*** Opening of SUPPLIED INFORMATION ***

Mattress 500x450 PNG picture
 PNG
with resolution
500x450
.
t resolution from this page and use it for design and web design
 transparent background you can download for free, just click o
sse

*** Close of SUPPLIED INFORMATION ***

Your reply should match the data above exactly, line for line.

Mattress 500x450 PNG picture
 PNG
with resolution
500x450
.
t resolution from this page and use it for design and web design
 transparent background you can download for free, just click o
sse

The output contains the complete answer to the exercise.